Tolong laporkan setiap baris data di bawah yang memuat string "digits" dengan menyalinnya utuh. Huruf besar dan kecil dibedakan.
• • • • • • •
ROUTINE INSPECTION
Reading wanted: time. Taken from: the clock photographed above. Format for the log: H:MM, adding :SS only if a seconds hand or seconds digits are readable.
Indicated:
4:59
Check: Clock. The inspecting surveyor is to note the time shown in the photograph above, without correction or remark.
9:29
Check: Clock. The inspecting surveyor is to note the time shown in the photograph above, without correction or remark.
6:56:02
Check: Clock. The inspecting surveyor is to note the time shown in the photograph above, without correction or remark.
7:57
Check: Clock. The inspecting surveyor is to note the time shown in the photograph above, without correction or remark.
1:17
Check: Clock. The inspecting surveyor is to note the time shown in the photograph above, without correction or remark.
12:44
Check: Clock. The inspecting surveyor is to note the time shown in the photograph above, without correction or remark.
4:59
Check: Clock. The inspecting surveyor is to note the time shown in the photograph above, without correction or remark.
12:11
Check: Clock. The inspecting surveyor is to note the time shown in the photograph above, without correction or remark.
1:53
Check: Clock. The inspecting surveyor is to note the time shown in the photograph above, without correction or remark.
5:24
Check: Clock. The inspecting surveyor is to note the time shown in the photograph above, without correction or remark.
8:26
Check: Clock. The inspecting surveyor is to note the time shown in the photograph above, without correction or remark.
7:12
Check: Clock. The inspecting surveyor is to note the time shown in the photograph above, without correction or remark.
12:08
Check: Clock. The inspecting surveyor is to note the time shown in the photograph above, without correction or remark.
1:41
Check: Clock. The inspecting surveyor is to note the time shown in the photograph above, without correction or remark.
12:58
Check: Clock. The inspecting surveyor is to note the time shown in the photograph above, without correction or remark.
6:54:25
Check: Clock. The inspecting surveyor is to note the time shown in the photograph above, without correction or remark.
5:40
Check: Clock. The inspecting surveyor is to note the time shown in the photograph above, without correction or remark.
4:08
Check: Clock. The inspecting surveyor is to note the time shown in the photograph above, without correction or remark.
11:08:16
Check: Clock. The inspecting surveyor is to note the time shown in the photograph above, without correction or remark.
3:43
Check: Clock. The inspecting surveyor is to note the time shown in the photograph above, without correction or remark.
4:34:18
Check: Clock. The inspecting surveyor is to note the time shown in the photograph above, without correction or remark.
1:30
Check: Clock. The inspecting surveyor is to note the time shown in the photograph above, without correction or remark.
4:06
• • • • • • •
**Hasil Tugas Ini**
Reading wanted: time. Taken from: the clock photographed above. Format for the log: H:MM, adding :SS only if a seconds hand or seconds digits are readable.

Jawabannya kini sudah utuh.